Millions of people are at risk of starvation in Somalia and the surrounding region. Foreign Minister Gabriel wants to mobilise the international community now. There is no need for the disasters of the past to be repeated.
Half the cattle perished. The price of grain doubled. The rains in Somalia had almost never failed to the extent seen in 2010 and 2011. Nevertheless, the world seemed surprised when one of the worst famines of past decades broke out in the region the following summer. More than 250,000 people died as a result of the crisis. When the international community finally reacted, the death toll was already half this number.
A disaster waiting to happen
This spring, signs point to a disaster that could be even worse. Several droughts in a row, exacerbated by the effects of climate change, have dried out the region in the Horn of Africa. Thousands of people have fled the violence of armed conflict and terrorism, leaving their fields behind. Food prices have rocketed.

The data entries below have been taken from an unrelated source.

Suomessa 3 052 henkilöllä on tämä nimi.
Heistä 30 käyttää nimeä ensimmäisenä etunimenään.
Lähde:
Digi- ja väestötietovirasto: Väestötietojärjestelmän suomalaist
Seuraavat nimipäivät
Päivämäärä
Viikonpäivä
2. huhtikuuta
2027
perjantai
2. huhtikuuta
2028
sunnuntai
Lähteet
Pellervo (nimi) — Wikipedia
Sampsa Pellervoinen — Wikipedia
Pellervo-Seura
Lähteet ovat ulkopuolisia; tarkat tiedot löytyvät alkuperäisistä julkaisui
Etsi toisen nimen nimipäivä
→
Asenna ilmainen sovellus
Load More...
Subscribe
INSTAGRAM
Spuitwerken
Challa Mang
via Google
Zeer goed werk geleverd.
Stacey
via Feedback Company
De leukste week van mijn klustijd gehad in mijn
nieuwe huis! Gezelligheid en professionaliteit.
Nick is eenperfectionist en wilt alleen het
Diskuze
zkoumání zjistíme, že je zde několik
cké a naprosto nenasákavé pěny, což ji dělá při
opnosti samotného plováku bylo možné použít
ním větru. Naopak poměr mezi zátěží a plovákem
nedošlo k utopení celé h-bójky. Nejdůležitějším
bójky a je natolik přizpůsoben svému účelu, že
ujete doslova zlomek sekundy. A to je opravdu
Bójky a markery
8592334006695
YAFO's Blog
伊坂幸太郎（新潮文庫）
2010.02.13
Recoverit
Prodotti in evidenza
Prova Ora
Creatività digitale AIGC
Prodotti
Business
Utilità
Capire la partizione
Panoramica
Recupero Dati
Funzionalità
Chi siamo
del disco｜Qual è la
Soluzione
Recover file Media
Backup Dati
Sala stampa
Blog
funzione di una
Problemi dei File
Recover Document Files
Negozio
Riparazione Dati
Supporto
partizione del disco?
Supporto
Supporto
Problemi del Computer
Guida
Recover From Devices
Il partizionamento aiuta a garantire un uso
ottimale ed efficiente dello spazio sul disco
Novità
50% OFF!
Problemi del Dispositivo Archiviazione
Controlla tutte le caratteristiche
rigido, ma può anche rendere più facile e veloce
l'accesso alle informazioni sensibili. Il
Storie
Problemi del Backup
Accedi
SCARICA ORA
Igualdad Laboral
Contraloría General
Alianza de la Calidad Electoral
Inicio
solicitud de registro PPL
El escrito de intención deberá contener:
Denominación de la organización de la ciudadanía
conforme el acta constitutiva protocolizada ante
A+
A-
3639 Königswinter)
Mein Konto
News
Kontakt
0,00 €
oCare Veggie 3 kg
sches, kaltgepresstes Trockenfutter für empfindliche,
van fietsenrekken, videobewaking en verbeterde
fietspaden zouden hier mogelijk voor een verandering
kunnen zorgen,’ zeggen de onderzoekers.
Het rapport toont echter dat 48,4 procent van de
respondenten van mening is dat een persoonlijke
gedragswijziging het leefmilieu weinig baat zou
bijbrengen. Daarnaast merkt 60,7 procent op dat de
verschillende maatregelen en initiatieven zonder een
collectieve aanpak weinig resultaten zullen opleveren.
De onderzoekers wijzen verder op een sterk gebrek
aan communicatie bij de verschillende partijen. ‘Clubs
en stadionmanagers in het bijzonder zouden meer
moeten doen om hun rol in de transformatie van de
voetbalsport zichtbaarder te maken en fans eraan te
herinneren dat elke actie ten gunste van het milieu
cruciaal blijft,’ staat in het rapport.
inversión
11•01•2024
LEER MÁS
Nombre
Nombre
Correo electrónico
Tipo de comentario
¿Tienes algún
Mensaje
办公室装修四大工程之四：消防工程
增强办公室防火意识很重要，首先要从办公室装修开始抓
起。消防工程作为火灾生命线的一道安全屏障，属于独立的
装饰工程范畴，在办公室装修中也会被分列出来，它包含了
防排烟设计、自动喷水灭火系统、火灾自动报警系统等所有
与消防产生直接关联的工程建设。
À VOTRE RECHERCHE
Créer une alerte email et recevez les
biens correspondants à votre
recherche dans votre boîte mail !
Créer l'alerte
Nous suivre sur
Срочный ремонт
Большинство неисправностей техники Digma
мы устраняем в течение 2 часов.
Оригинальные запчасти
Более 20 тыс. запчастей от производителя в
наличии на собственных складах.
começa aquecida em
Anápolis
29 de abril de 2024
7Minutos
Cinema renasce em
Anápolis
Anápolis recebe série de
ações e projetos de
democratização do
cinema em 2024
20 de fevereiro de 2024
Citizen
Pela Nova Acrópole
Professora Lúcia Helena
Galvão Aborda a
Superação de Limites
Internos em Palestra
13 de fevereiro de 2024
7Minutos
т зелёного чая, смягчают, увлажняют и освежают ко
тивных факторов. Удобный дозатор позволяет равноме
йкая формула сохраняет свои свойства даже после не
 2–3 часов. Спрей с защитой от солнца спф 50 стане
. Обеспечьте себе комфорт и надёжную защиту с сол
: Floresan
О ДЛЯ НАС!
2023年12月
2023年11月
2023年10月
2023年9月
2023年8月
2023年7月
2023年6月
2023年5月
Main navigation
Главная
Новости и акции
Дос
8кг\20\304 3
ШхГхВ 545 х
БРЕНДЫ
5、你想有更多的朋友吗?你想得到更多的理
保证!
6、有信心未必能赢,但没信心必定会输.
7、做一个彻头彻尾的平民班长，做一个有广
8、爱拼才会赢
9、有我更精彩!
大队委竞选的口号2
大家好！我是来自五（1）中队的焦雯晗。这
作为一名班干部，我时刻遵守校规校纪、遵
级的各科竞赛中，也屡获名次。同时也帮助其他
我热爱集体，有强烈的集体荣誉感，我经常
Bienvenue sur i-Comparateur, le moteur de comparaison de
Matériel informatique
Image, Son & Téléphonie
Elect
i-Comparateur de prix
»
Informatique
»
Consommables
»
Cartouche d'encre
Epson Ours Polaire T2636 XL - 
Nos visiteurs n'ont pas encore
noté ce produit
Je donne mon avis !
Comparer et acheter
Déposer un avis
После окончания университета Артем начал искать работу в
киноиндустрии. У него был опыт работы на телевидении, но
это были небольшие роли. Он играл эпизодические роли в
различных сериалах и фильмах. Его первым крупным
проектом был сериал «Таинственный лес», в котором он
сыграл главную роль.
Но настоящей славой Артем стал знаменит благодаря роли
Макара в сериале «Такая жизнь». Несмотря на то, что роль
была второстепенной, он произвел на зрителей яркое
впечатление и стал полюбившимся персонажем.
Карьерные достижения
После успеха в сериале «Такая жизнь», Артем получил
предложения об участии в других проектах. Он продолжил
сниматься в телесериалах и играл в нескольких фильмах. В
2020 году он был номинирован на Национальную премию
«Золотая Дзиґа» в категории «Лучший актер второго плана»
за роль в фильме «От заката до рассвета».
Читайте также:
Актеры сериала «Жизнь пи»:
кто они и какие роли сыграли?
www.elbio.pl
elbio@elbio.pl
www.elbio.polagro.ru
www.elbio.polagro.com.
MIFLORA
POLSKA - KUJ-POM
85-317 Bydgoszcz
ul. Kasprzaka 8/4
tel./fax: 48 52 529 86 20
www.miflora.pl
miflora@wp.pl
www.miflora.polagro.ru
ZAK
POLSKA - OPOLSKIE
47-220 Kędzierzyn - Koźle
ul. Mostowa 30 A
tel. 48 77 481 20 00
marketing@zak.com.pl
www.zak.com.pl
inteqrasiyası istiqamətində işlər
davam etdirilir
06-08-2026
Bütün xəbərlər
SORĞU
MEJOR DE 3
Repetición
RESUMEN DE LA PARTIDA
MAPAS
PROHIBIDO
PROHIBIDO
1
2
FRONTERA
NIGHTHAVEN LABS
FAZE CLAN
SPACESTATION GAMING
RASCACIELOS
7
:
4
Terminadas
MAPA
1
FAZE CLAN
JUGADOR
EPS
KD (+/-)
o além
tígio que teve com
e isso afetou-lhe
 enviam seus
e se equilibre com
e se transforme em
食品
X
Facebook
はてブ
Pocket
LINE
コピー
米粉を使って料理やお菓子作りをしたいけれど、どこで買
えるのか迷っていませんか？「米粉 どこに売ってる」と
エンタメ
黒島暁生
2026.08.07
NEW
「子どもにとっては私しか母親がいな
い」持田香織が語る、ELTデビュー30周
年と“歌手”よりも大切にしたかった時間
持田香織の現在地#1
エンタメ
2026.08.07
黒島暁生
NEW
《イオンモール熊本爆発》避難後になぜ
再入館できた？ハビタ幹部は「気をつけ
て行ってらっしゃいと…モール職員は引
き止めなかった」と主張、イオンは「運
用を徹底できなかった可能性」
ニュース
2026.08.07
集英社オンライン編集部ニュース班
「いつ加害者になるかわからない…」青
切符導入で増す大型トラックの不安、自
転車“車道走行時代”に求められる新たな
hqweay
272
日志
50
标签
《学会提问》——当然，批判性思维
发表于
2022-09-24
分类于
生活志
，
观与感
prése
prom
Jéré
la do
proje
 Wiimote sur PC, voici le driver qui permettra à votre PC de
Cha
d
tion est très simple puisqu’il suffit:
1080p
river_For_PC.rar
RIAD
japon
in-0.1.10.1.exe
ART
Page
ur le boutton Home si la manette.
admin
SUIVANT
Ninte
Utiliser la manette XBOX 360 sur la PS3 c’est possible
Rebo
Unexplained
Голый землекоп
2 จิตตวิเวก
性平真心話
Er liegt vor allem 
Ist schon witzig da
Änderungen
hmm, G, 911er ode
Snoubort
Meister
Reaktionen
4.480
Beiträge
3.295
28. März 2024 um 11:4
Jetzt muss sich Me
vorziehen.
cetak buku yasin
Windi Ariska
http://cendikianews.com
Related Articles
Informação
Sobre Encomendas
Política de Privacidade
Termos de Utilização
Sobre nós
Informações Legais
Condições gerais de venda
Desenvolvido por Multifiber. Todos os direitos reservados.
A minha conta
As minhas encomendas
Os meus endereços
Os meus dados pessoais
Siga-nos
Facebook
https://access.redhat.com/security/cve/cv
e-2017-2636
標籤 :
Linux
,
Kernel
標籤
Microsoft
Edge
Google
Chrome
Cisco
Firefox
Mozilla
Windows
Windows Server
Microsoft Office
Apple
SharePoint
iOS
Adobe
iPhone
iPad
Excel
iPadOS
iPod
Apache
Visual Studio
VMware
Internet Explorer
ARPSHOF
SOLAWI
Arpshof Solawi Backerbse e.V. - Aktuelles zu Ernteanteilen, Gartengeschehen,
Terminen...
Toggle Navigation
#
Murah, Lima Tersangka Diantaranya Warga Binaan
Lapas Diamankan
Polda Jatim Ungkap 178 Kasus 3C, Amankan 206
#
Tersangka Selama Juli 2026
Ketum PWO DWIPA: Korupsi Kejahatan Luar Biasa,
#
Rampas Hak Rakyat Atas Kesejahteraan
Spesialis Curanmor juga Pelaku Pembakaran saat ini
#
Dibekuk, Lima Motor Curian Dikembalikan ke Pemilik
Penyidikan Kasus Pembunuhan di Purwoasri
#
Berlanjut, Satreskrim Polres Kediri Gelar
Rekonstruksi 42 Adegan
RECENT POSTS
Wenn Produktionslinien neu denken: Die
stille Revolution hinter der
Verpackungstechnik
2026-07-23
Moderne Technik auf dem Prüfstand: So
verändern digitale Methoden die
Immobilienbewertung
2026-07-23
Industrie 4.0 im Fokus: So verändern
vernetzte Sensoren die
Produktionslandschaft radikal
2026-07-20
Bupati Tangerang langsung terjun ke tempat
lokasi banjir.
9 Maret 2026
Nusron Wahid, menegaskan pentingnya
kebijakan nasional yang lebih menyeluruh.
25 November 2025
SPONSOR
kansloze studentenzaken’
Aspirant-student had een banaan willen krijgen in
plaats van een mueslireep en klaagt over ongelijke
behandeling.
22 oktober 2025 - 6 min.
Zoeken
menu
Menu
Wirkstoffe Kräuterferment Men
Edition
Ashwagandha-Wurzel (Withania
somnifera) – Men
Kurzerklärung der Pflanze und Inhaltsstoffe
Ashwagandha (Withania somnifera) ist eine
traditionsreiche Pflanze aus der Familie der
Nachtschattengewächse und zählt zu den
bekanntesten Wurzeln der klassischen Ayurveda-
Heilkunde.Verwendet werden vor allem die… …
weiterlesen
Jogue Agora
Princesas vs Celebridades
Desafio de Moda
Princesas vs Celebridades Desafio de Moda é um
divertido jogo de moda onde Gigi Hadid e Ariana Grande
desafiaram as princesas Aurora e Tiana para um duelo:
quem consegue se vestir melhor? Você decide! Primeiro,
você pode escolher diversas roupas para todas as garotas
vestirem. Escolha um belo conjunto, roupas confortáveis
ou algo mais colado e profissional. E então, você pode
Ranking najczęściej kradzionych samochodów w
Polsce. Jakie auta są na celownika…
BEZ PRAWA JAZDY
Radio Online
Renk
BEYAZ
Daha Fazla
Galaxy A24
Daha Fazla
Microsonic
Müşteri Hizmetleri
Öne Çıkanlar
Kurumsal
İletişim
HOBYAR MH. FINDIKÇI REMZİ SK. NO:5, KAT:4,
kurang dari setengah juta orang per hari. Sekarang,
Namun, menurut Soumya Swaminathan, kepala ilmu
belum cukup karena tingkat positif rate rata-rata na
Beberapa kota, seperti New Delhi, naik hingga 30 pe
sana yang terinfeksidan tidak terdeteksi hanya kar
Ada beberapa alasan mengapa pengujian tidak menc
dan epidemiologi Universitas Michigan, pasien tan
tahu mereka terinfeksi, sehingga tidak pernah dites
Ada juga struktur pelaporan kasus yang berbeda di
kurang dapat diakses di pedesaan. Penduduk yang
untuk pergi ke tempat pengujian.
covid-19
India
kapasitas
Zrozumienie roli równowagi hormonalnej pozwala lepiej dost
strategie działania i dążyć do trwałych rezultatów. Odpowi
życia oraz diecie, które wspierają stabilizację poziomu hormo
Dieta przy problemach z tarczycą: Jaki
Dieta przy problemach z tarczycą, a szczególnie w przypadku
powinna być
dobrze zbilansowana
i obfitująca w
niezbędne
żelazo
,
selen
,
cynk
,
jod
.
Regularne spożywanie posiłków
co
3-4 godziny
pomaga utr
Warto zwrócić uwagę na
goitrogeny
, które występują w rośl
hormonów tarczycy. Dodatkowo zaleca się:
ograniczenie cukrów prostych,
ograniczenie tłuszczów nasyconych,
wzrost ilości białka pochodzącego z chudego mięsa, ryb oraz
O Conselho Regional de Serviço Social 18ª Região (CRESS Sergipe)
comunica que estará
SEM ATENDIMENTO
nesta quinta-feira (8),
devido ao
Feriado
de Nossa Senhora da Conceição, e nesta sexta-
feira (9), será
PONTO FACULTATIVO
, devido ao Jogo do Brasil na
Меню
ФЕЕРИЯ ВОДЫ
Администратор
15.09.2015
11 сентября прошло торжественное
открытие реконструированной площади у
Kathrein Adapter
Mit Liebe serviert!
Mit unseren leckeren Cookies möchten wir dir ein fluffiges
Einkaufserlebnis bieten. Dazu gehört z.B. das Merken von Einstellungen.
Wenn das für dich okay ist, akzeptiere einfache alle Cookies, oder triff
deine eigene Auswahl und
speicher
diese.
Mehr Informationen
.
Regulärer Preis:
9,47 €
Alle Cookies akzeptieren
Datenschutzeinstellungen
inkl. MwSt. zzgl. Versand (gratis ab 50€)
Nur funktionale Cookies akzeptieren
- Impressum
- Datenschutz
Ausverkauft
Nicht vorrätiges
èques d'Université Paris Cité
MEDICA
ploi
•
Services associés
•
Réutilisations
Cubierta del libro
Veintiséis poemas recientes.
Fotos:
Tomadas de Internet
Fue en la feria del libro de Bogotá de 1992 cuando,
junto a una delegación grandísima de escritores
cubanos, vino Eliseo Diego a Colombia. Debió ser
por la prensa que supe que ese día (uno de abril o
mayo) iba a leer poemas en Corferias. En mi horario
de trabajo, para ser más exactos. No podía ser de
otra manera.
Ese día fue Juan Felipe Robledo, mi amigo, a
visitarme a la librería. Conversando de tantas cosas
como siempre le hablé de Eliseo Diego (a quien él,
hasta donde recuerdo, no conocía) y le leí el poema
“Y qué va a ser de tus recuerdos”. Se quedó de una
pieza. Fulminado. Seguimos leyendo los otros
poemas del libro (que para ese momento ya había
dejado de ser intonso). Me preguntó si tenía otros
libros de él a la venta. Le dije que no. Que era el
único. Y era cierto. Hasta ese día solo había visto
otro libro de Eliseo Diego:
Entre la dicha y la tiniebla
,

Nobody can claim they don’t know what awaits the people there, Foreign Minister Gabriel said today in Brussels. Representatives from 70 states were gathered in the Belgian capital to discuss humanitarian assistance for the people affected by the conflict in Syria. Gabriel, together with EU and UN representatives, issued an urgent appeal to ensure that the looming disaster in Africa is not forgotten in view of the situation in Syria.
It’s not yet too late
Gabriel stressed that it was not yet too late. He said that the international community had to take responsibility urgently and make available the funds needed to avert the famine. In order to mobilise worldwide support, Germany will play an active role at international donor conferences in the coming weeks and will coordinate with aid organisations. It also plans to increase its own aid payments. Gabriel reported that the Federal Government was going to ask the Bundestag for further funds to this end.